LISTA DE TAREFAS:
(1) Responda às perguntas abaixo com base no texto sobre Maradona.
(a) Em que jogo, e em que ano, o argentino pontapeou futebolistas e técnicos?
(b) Contra que seleção ocorreu a "mão de Deus"?
(c) O que marcou o árbitro contra a Argentina na final do Mundial de 1990?
(2) Prossiga a escrita do texto sobre Maradona a partir da sua última frase.

Nunca fui um adepto de Maradona. As primeiras coisas que vi dele foram simplesmente violência: o incrível jogo da final da Taça do Rei em Espanha, em 1984, em que o argentino pontapeou futebolistas e técnicos como nunca se vira na televisão em direto (nunca percebera bem aquela explosão de violência, até ver alguns documentários sobre a sua vida). Depois foi a “mão de Deus” num jogo do Mundial do México de 1986, contra a Inglaterra, e logo a seguir uma jogada individual em que deixa para trás seis adversários e marca golo. Depois, a vitória da Argentina contra a Itália, no Mundial de 1990, em Nápoles, a cidade onde jogava e era venerado, o que o levou à final. E nesse mesmo jogo da final, o céu e o inferno: primeiro, o hino argentino assobiado do princípio ao fim com Maradona a chamar alto e bom som, para que todos percebessem, “hijos de puta”; depois um jogo miserável para ambos os lados e um árbitro parcial a marcar um penalti inexistente contra a Argentina, resolvendo uma final que deveria ter ido a penaltis. Se não altura não gostava de Maradona, algumas das suas lágrimas também foram minhas.

Entradas de dados recolhidos:

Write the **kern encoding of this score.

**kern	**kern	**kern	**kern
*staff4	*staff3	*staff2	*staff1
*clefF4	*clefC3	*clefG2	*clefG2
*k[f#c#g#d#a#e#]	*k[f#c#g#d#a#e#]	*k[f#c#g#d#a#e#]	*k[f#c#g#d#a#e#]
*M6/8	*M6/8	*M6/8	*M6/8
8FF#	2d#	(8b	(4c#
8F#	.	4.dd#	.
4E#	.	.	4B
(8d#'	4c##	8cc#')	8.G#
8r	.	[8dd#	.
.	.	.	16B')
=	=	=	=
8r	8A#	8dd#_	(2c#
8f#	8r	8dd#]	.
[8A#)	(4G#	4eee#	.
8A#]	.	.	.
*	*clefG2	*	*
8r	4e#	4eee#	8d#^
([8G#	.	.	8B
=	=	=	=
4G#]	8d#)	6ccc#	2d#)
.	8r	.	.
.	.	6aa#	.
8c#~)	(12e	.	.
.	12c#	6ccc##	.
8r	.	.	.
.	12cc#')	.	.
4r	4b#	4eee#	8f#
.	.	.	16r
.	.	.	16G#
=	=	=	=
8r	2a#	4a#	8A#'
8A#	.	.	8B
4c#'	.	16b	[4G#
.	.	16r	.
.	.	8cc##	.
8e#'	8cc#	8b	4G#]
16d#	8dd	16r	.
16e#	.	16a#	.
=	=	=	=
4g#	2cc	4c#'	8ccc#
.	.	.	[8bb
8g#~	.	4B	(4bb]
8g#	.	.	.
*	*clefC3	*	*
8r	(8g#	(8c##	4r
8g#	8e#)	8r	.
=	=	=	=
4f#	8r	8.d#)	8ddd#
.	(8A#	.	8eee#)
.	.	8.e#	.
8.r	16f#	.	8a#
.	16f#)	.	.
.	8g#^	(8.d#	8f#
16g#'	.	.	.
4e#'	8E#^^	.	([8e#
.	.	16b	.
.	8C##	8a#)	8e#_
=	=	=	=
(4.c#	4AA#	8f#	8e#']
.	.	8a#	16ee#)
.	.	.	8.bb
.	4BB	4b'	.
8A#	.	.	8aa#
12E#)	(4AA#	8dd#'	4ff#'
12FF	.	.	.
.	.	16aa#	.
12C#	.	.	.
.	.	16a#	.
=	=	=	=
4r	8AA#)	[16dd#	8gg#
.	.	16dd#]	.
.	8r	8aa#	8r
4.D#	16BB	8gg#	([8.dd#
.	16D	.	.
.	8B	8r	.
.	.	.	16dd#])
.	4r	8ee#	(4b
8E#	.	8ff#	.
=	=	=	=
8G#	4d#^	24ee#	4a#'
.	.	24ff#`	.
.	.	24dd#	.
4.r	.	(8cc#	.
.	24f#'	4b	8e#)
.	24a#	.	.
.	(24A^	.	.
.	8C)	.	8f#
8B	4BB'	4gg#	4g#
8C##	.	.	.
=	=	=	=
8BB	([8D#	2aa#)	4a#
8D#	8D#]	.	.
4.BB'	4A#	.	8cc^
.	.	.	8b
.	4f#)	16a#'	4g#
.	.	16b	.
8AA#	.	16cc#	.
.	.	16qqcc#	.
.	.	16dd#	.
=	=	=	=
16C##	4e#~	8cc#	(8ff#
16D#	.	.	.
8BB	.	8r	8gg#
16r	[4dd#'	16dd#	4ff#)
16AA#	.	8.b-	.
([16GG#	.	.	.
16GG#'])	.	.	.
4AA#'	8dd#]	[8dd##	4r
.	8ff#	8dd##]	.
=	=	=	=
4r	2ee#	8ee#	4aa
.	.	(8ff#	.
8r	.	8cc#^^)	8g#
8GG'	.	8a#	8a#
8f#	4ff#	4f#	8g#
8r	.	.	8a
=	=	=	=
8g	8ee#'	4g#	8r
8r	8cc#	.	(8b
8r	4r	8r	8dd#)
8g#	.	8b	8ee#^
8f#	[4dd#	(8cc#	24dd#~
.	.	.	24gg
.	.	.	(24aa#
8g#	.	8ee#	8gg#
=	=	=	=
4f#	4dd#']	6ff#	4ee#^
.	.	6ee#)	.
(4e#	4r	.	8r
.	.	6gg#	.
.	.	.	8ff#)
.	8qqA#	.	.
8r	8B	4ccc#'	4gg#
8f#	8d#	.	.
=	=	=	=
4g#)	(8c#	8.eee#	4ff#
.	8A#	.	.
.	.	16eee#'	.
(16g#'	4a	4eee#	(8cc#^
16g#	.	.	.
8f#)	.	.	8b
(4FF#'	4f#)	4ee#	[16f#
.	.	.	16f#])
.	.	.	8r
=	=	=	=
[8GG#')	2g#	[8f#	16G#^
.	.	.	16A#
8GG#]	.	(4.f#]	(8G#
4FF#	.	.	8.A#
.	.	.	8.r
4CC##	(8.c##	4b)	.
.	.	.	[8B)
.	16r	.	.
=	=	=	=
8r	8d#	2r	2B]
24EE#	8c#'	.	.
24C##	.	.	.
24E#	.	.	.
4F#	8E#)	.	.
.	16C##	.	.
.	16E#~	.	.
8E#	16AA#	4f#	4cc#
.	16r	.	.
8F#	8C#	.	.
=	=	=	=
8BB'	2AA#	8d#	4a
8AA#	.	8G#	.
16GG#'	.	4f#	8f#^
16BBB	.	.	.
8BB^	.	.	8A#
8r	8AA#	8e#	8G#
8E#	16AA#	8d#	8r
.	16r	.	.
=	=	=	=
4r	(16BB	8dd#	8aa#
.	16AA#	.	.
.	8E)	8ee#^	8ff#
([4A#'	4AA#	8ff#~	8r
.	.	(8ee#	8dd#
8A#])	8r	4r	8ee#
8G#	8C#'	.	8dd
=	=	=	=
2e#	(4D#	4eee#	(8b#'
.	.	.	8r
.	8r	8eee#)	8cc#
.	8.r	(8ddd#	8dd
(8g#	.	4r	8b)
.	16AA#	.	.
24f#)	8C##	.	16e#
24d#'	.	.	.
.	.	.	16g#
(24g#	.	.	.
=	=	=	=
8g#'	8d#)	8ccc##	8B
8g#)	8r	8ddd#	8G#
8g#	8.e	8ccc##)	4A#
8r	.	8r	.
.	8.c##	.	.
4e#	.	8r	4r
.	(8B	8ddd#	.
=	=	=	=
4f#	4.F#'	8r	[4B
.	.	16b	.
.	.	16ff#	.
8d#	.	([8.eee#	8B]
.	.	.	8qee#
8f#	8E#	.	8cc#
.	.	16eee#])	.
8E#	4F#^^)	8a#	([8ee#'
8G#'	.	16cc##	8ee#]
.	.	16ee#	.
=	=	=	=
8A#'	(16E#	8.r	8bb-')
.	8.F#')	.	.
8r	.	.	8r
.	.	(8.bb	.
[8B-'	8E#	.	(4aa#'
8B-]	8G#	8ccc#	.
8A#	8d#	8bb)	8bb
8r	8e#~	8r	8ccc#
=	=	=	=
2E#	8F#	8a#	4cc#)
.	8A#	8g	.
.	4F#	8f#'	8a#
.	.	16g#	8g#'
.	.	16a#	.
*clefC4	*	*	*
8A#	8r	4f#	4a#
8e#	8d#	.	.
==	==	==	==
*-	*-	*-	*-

RESPOSTAS ESCRITAS:
(1)
(a) Na final da Taça do Rei em Espanha, em 1984.
(b) Contra a Inglaterra.
(c) Um penalti inexistente.

(2)
E depois tudo o resto, o vício, as suspensões, o final de carreira, os desvarios, a obesidade, mais lágrimas, e os documentários… Maradona, um herói picaresco. Um talentoso que não passou o teste da fama; um imenso futebolista que veio da sarjeta e para ela voltou; ascensão e queda de um mito do futebol… E por aí fora.

Se gasto tantas palavras para falar de uma figura mais ou menos desprezível, mas também meritória, é porque Diego Armando Maradona é um exemplo daquilo que a humanidade produz constantemente: seres talentosos que são justamente venerados para logo a seguir serem esmagados.

 

Recomendo estes três documentários para se perceber melhor o mito (por ordem de importância decrescente). Lembro que todos eles foram realizados com Maradona vivo:

 

Maradona by Kusturica (2008), de Emir Kusturica – Às vezes parece uma competição de egos, ou uma luta entre a superioridade moral, cultural, intelectual. de um contra o outro. Mas também não é nada disso, é um belíssimo filme de um realizador de cinema que sabe o que é que está a fazer, ainda que também se esteja a autopromover. Vale bem a pena e gosto especialmente do momento com Manu Chao, excerto que mostro em cima.

Trailer: https://www.youtube.com/watch?v=iHOc0Hs3dYg

 

Diego Maradona (2019), de Asif Kapadia – O filme mais importante para se compreender Maradona, focado nos seis anos que passou em Nápoles. Para compreensão do mito e como se autodestruiu. Até ao momento, o filme mais recente. Certamente muitos outros se seguirão. A voz de Maradona passa por todo o filme, mas o que vemos são apenas imagens de arquivo, a maior parte delas em vídeo VHS.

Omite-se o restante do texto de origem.